◆ DOCUMENT TEXT:
Greetings, people that also like ground up grains mixed with water.
As the subject of this post makes evident, I'm trying to understand what happened to this loaf.
I use a 100% KA whole grain whole wheat starter at about 122% Hydration. The formula for the dough: 10% was the WW starter, 95.5% was KA AP flour, 73% hydration (including the starter), and 2% salt. It was just over a kg of dough that was shaped into a loaf.
At about 72 degrees Fahrenheit, the bulk ferment was 6 hours with 3 stretch and fold sessions for the first 3. The proof was only 1 hour and 53 minutes (I've had even worse results when I let it proof 2.5 hours). I based the times off of a Sourdough Rise Time Table I found here posted by a user that goes by "bwraith," just if that comes into question.
I have to transfer the dough to my counter to score it as the shape of my baking vessel almost demands it lest I burn myself. I bake after 10 sprays of water and cover for 20 minutes at 500 F, briefly vent out and recover for 15 minutes at 450 F, and uncovered for about 10 minutes at 450 F.

◆ PROVIDED DATA:

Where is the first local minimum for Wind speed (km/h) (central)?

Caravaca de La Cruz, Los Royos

==

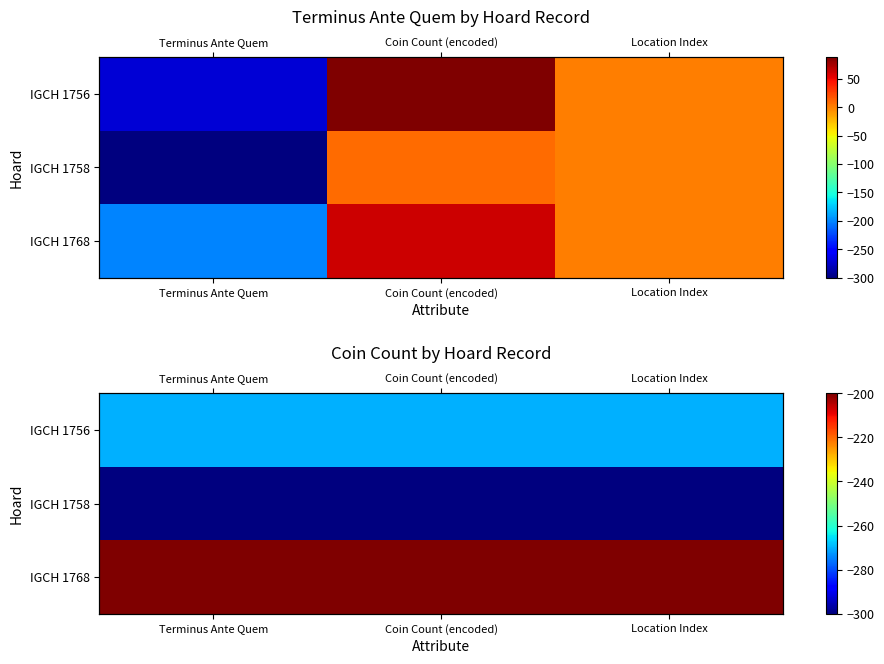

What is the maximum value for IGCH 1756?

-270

◆ ACTION ITEM:
In the sourdough loaf post, how long did the final proof last?

◆ WRITTEN ANSWER:
1 hour and 53 minutes